Network Appliance NA2600 if offered with flexible choice of standard, commercial off the shelf x86 based motherboards, with single or dual socket CPUs. Its front connectivity can be defined as a choice and may include a combination of 10GbE, 40GbE or 100GbE. Further designs can be modularized according to specific requirements.

Use Cases
Cellular Backhaul and GTP Tunneling
The challenge of GTP processing is being able to consistently identify GTP-U tunnel by TEID. Since all GTP sessions between GGSN and SGSN [1] are carried over same IP address and UDP port, then five tuple filtering is not enough to identify user session within tunnel – but it is a start.
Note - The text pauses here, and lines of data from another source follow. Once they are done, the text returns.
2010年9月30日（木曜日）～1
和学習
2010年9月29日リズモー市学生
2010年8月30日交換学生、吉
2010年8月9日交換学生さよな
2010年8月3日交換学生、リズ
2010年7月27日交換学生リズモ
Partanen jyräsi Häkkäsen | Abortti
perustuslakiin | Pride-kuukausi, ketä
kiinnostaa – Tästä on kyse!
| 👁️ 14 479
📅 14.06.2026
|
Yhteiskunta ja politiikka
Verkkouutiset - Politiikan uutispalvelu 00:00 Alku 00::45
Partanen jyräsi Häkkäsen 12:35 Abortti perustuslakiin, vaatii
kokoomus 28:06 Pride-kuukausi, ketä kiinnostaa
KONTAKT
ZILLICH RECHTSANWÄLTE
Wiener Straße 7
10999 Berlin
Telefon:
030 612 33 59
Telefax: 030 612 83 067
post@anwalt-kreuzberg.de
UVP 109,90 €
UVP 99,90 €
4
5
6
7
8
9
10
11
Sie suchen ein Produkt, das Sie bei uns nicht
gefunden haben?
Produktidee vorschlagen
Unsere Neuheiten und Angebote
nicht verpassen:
Supporting redirection of GTP traffic according to TEID can be achieved with NA2600 in three configuration steps:
1) 5 tuple based filtering and redirecting by the 5 tuple engine of the switching fabric, of GTP-C traffic to host’s compute
2) Host identify the TEID of the opened tunnel and set the TCAM engine the switching fabric accordingly to filter and redirect TEID based GTP-U traffic
3) Further GTP-U traffic is processed, filtered and redirected on host’s compute
Once GTP-U tunnel is TEID’d it then can be forwarded and chained into configured services.

Service Chaining
As stated above, service chaining is one of the three fundamental aspects of NFV solution. A scalable forwarding mechanism for purposes of service chaining can hardly rely on forwarding or switching overlay. Each end user, of which traffic should be chained across different services, requires a dedicated tunneling mechanism; and this is cumbersome to achieve by means of L2 tunneling (VLAN, VxLAN, etc.) or L2/L3 encapsulations such as NVGRE, due to the fact that one end customer’s chaining could differ from the next’s.
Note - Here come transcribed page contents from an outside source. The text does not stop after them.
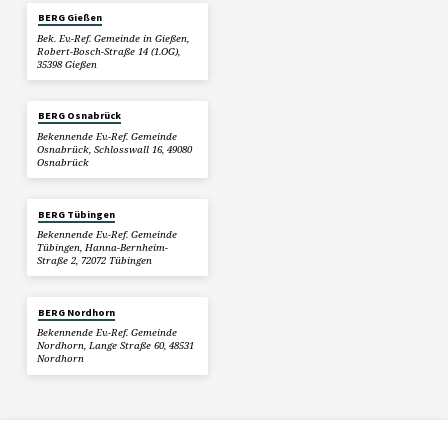
BERG Gießen
Bek. Ev.-Ref. Gemeinde in Gießen,
Robert-Bosch-Straße 14 (1.OG),
35398 Gießen
BERG Osnabrück
Bekennende Ev.-Ref. Gemeinde
Osnabrück, Schlosswall 16, 49080
Osnabrück
BERG Tübingen
Bekennende Ev.-Ref. Gemeinde
Tübingen, Hanna-Bernheim-
Straße 2, 72072 Tübingen
BERG Nordhorn
Bekennende Ev.-Ref. Gemeinde
Nordhorn, Lange Straße 60, 48531
Nordhorn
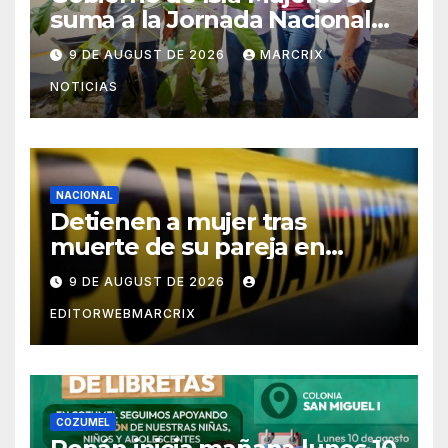
suma a la Jornada Nacional
de Reforestación 2026
9 DE AUGUST DE 2026
MARCRIX
NOTICIAS
NACIONAL
Detienen a mujer tras
muerte de su pareja en
Saltillo
9 DE AUGUST DE 2026
EDITORWEBMARCRIX
COZUMEL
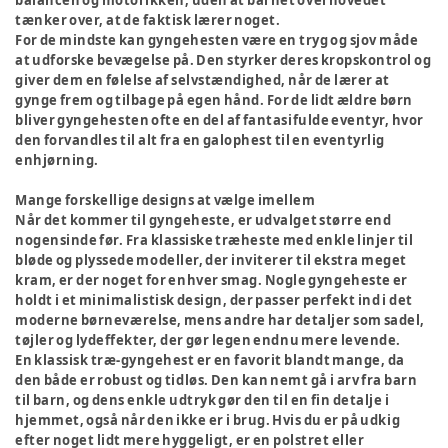
balancen og motorikken, uden at barnet overhovedet
tænker over, at de faktisk lærer noget.
For de mindste kan gyngehesten være en tryg og sjov måde
at udforske bevægelse på. Den styrker deres kropskontrol og
giver dem en følelse af selvstændighed, når de lærer at
gynge frem og tilbage på egen hånd. For de lidt ældre børn
bliver gyngehesten ofte en del af fantasifulde eventyr, hvor
den forvandles til alt fra en galophest til en eventyrlig
enhjørning.
Mange forskellige designs at vælge imellem
Når det kommer til gyngeheste, er udvalget større end
nogensinde før. Fra klassiske træheste med enkle linjer til
bløde og plyssede modeller, der inviterer til ekstra meget
kram, er der noget for enhver smag. Nogle gyngeheste er
holdt i et minimalistisk design, der passer perfekt ind i det
moderne børneværelse, mens andre har detaljer som sadel,
tøjler og lydeffekter, der gør legen endnu mere levende.
En klassisk træ-gyngehest er en favorit blandt mange, da
den både er robust og tidløs. Den kan nemt gå i arv fra barn
til barn, og dens enkle udtryk gør den til en fin detalje i
hjemmet, også når den ikke er i brug. Hvis du er på udkig
efter noget lidt mere hyggeligt, er en polstret eller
There are attempts to address this exact issue and even to standardize it [2]. However, similar approach of this standardization can be found in NA2600 as an infrastructure. On top of both standard and advanced forwarding mechanisms that are implemented in the switching fabric of NA2600, there is the inner forwarding mechanism, unique to the fabric. The mechanism if controlled be specific headers that are prepended to the traffic, and stripped on the ingress. Taking advantage of this generic tunneling capability, a scalable a high performance service chaining mechanism can be implemented.
Once identified and classified by host, customer traffic can be assigned a proper header that would lead this traffic’s forwarding within the NA2600 according to the desired chaining. When forwarded onward from the system, this header would be stripped off the packet by the fabric itself.
This way, chaining would be performed by a standard yet dedicated hardware that is built for that purpose, relieving CPU to perform its compute tasks.